In sometimes tearful testimony before the U.N. International Criminal Tribunal for Rwanda, Major General Romeo Dallaire of Canada declared that he could have saved hundreds of thousands of people slaughtered in 1994 had he been provided with enough troops and equipment by the U.N. Dallaire, the only U.N. officer scheduled to testify at the war crimes hearings in Arusha, Tanzania, commanded a rump contingent of 450 peacekeepers after the U.N.--and its member countries--withdrew 2,000 troops just as the genocide was getting under way. Dallaire spoke at the trial of Jean-Paul Akayesu, a former Hutu mayor implicated in the deaths of 2,000 Tutsis.

POINT PEDRO

Tamil separatist guerrillas attacked a 12-ship Sri Lankan navy convoy, sinking two of the vessels transporting troops to the northern Jaffna peninsula, where the guerrillas are fighting for a Tamil homeland. At least 40 soldiers and 19 guerrillas--including several suicide bombers who rammed their explosives-packed boats into the ships--were killed in the assault about 320 km north of the capital, Colombo.

YICHANG

Chinese authorities began to move 71,000 people from their homes in central Hubei province to allow construction of the world's largest hydro-power project. The Three Gorges Dam, being built on the Yangtze River east of Chongqing, eventually will force the relocation of 1.2 million people. The dam, due to be completed in 2009, will submerge more than 1,084 sq km, including 114 towns, 1,711 villages and two cities in Hubei and Sichuan provinces.

AUCKLAND

The center of Auckland, New Zealand's largest city, was shut down all week by a catastrophic power blackout that forced many residents to leave town, schools and a university to close, and some businesses to relocate staff as far away as Sydney.
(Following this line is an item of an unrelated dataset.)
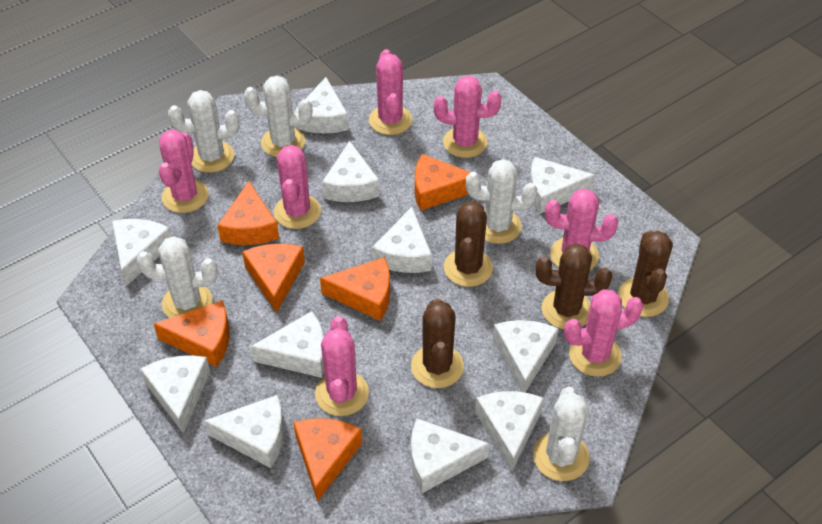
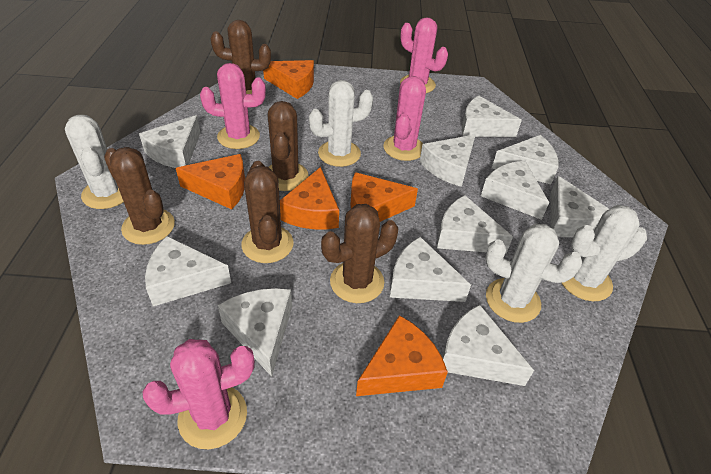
brown cactus: [411,298,464,388] [444,201,493,287] [536,243,612,329] [618,231,673,317] = 4 -> [104,147,175,245] [210,20,271,94] [241,161,293,263] [267,101,309,191] [321,204,398,303] = 5
orange cheese: [154,300,230,367] [217,181,279,245] [242,243,305,313] [293,418,362,502] [320,257,390,321] [415,154,471,211] = 6 -> [176,154,245,209] [263,60,314,99] [280,167,339,229] [350,172,418,222] [356,315,448,396] = 5
pink cactus: [159,129,209,213] [274,145,321,229] [315,316,369,416] [369,49,412,135] [434,76,502,158] [545,189,618,270] [564,289,643,377] = 7 -> [142,339,255,449] [200,63,266,149] [383,76,426,161] [400,17,448,93] = 4
white cactus: [137,236,218,318] [168,90,239,173] [244,75,312,157] [466,159,537,244] [533,387,590,481] = 5 -> [65,115,124,209] [309,80,373,167] [485,224,582,323] [562,205,647,301] = 4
Affecting an estimated 70,000 people, the blackout occurred after all four cables delivering electricity to the area failed. Normal power is not expected before March 9.

BOGOTA

Victor Carranza, who controls more than 50% of the emerald business in Colombia, was arrested, accused of organizing paramilitary squads responsible for massacres of alleged sympathizers with leftist guerrillas. Carranza has faced similar accusations in the past, but the authorities have failed to build a sufficient case against him. He contends he is the victim of a smear campaign. Hundreds of Colombians have been killed in the last year by paramilitary units in areas considered guerrilla strongholds.

WASHINGTON

Softening its punishment of Colombia, the U.S. lifted two years of financial-aid sanctions against the world's leading cocaine-producing nation. But the State Department continued to decertify Colombia as a reliable ally in its war against drugs--largely because President Ernesto Samper, whom the Clinton administration believes accepted more than $6 million from drug lords during his 1994 election campaign, is still in office. In ending the sanctions, however, the U.S. acknowledged that Colombia's anti-drug forces had made gains--and signaled a willingness to work with Samper's successor after the President leaves office in August.

LAS VEGAS

Prosecutors withdrew charges against two men accused of possessing anthrax bacteria after tests showed their material was an anthrax vaccine for animals. Fearing a potential terrorist act with a biological substance, the FBI swooped down on Larry Wayne Harris and William Leavitt Jr. in the Las Vegas suburb of Henderson after receiving information that the men had intended to test the deadly substance.

AMARILLO

A jury in the heart of Texas beef country rejected cattlemen's claims that Oprah Winfrey had cost them millions of dollars through comments made on her television show linking American beef production and bovine spongiform encephalopathy (B.S.E.), or "mad cow disease." After five weeks of testimony, the jurors concluded that Ms. Winfrey and her production company did not defame the beef industry in the 1996 broadcast.

NEW YORK

Two Chinese men were arrested on charges of conspiracy to sell organs taken from the bodies of executed Chinese prisoners. The first such arrests in the U.S., they appear to support allegations by human-rights groups and Chinese dissidents that such a trade--denied by China--exists. The suspects, Chengyong Wang and Xingqi Fu, allegedly told an undercover FBI agent that they could provide body parts at discount rates.